Iggy has been photographed on the beach plenty of times. At sunset, it’s particularly beautiful.
The area around the beach is a Special Area of Conservation.
Magheroarty Beach is another one of O’Donnell’s favorite destinations. The nearby pier is where you can catch the ferry to Tory Island.
You can get to Tory Island year-round from Magheroarty on the “Queen of Aran” passenger boat, owned by the Arranmore Ferry. The journey takes about 45 minutes.
Download the Tory Ferry app to check on the ferry schedule.
View the Night Sky from Cork’s Blackrock Castle
While Blarney Castle is sure to be on every tourist’s itinerary, Blackrock Castle, only 20 minutes away, is not nearly as well-known.

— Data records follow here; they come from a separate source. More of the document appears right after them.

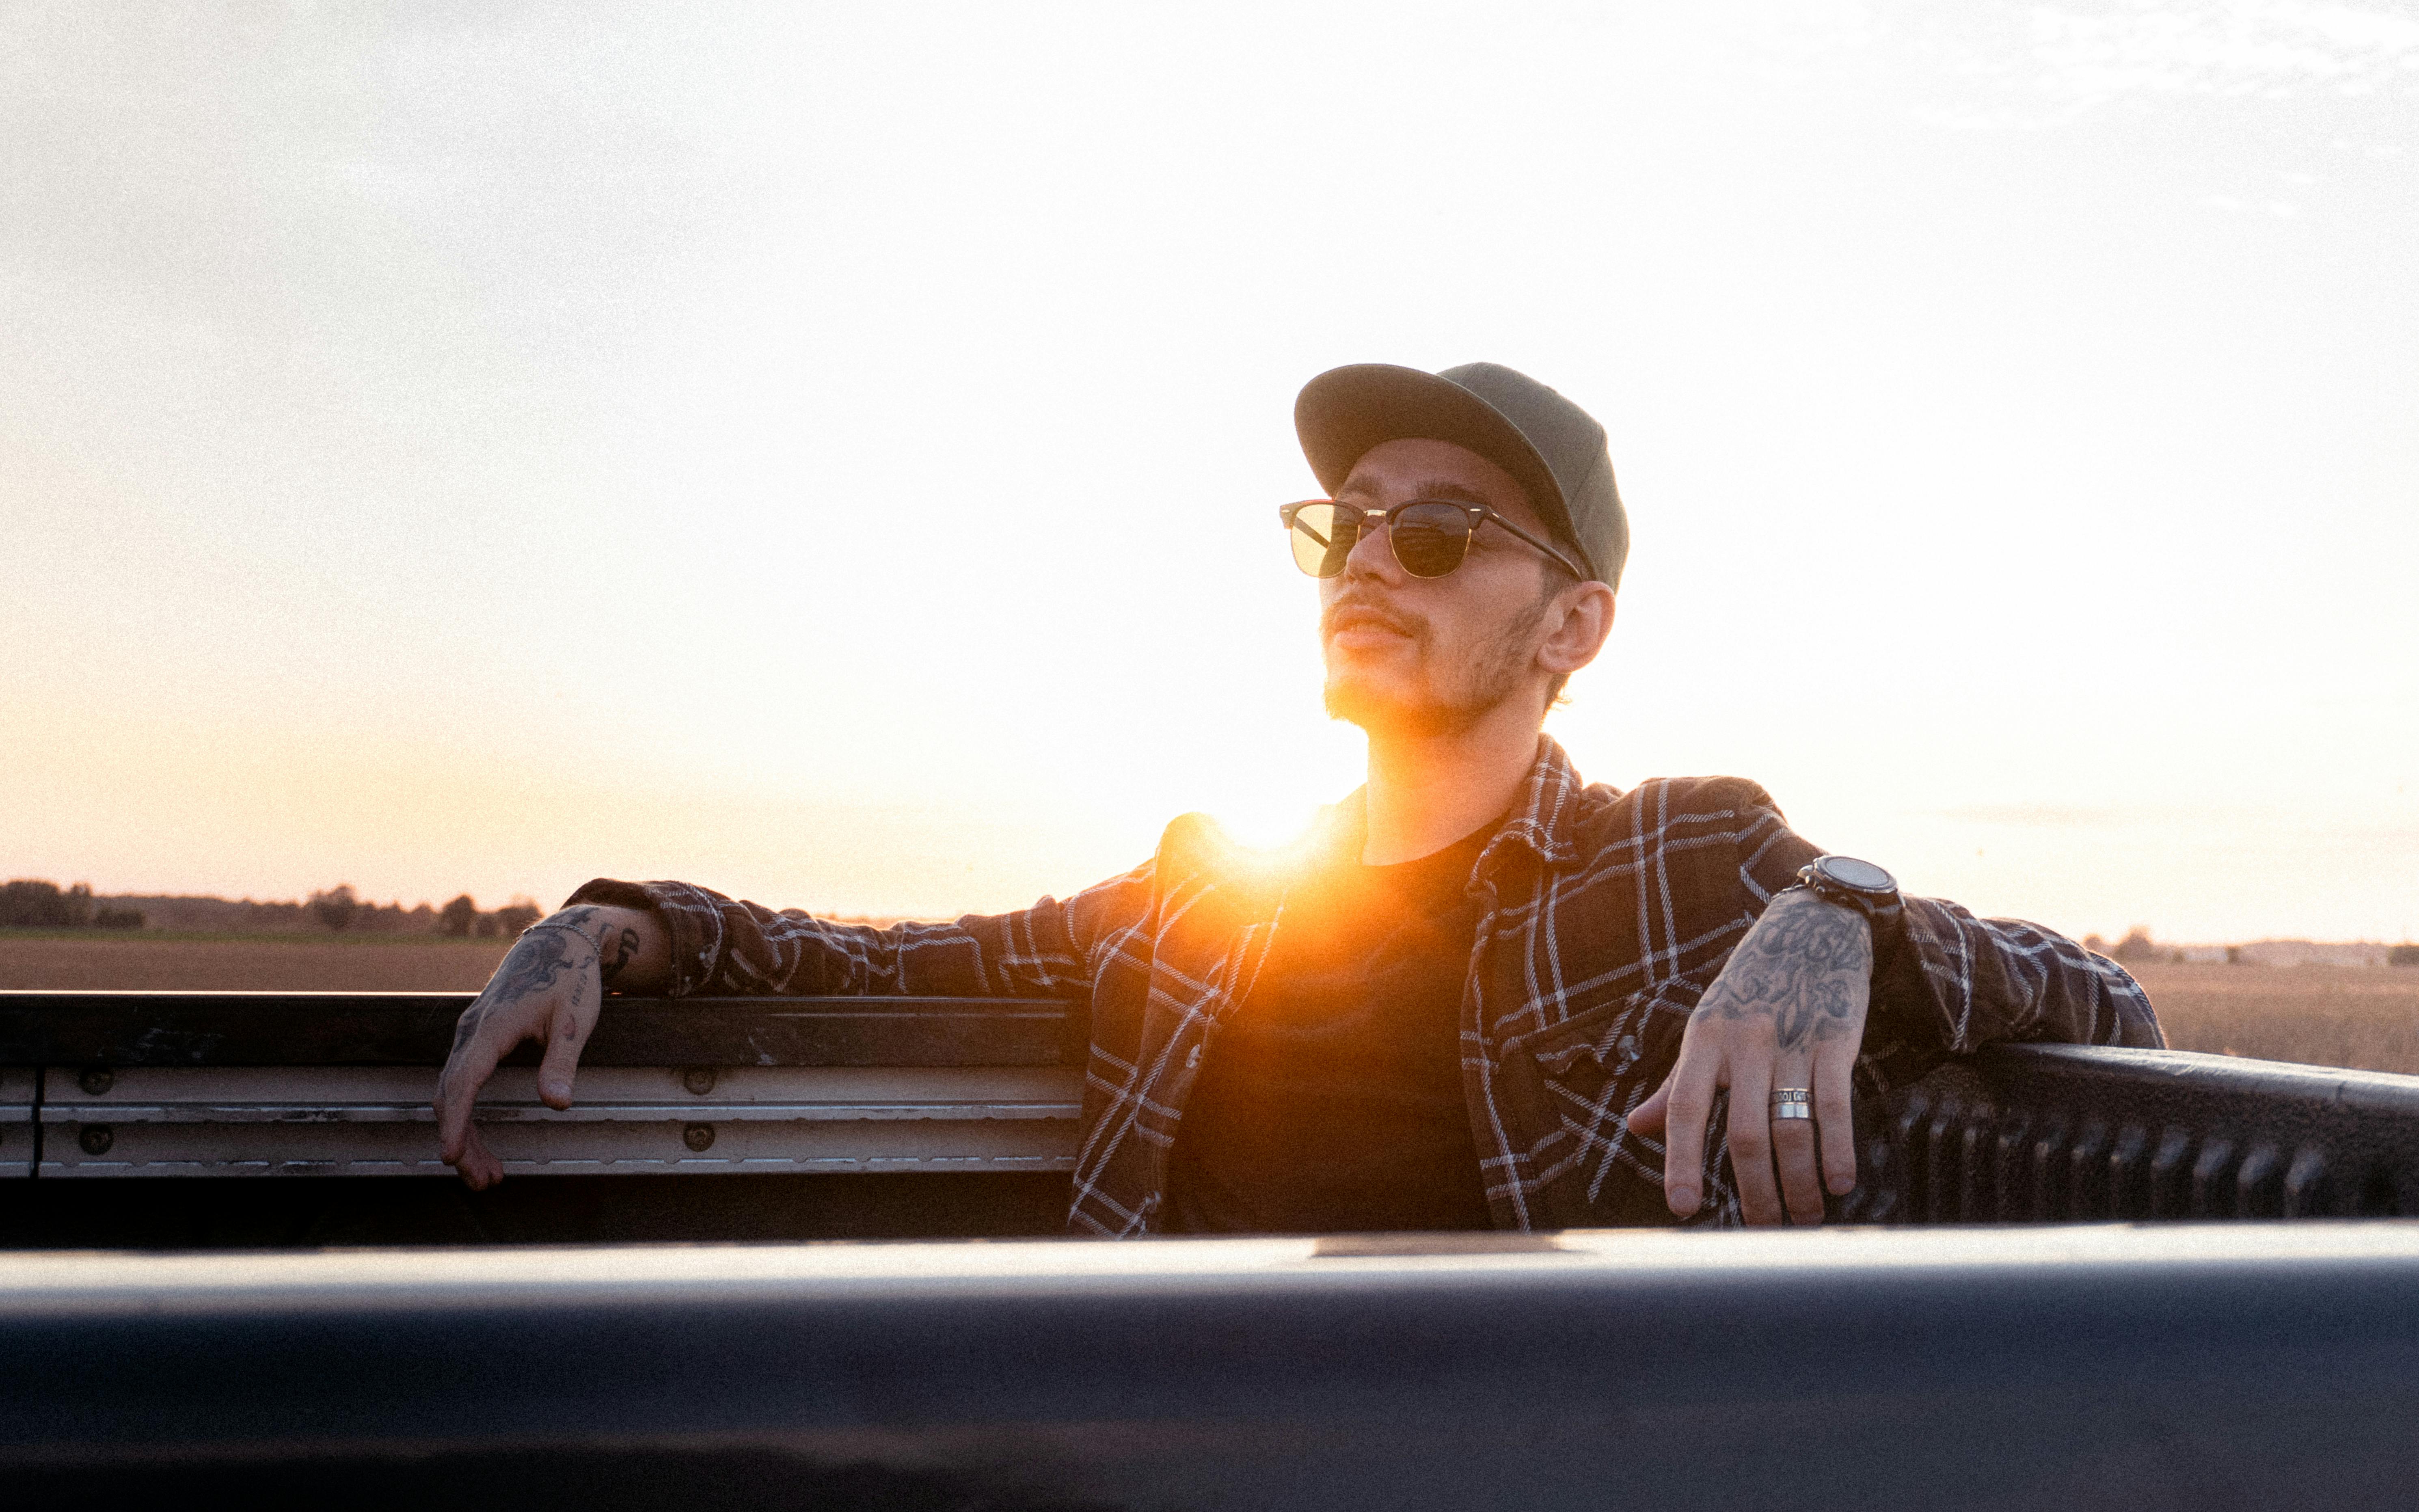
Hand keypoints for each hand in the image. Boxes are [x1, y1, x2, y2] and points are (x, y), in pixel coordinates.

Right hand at [435, 907, 612, 1188]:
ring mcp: (470, 1035)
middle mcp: (472, 1031)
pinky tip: (480, 1143)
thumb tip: (557, 1104)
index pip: (463, 1081)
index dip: (455, 1121)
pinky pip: (462, 1083)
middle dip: (460, 1140)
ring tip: (486, 1175)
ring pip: (453, 1093)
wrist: (559, 944)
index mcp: (492, 1027)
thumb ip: (561, 1062)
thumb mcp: (574, 1020)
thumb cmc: (569, 978)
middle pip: (451, 1094)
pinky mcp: (477, 1041)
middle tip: (481, 1181)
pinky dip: (467, 1115)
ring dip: (464, 1134)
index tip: (450, 1155)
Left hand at [1626, 890, 1871, 1224]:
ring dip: (1800, 1183)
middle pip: (1745, 1133)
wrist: (1811, 928)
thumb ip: (1674, 1083)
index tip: (1683, 1208)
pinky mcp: (1835, 1040)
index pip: (1684, 1108)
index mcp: (1703, 1040)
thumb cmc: (1750, 988)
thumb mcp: (1704, 1028)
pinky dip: (1838, 1150)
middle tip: (1762, 1228)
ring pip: (1791, 1128)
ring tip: (1804, 1217)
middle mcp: (1743, 1043)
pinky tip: (1841, 1183)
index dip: (1681, 1159)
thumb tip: (1634, 1128)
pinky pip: (1835, 1104)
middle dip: (1754, 1191)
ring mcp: (1791, 1042)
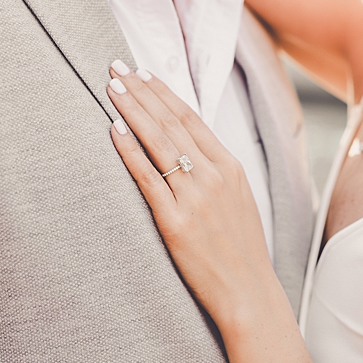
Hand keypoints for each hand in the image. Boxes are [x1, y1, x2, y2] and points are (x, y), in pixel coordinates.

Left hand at [105, 62, 284, 330]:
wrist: (249, 294)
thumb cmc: (240, 252)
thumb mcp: (238, 202)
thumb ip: (216, 174)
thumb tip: (189, 149)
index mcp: (231, 169)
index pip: (191, 119)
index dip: (164, 93)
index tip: (143, 73)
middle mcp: (214, 177)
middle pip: (172, 123)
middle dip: (142, 92)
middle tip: (117, 68)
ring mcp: (195, 198)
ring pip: (158, 142)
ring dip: (133, 110)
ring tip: (112, 87)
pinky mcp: (175, 221)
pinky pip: (147, 177)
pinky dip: (129, 149)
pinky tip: (114, 129)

The castle, which is located on the banks of the River Lee, was originally built in 1582 as a fortification to “repel pirates and other invaders” and later in 1600, a round tower was constructed to add an additional level of defense.
Over the years, the castle was used for a variety of reasons, and in 2001, the Cork City Council acquired it, turning it into a museum and observatory.
Today, the award-winning science and discovery center is known as the Cork Institute of Technology (CIT) Blackrock Castle Observatory the Space for Science.
Visitors love the combination of outer space exploration and ancient Irish history that make this place unique.
There are several interesting exhibits to see, including Cosmos at the Castle, Journeys of Exploration, and more. It is also home to The Comet Chaser, Ireland’s first interactive theater that includes a cool space game.
To see areas of the building that still remain as a castle, there are “Behind the Scenes” guided tours available for visitors.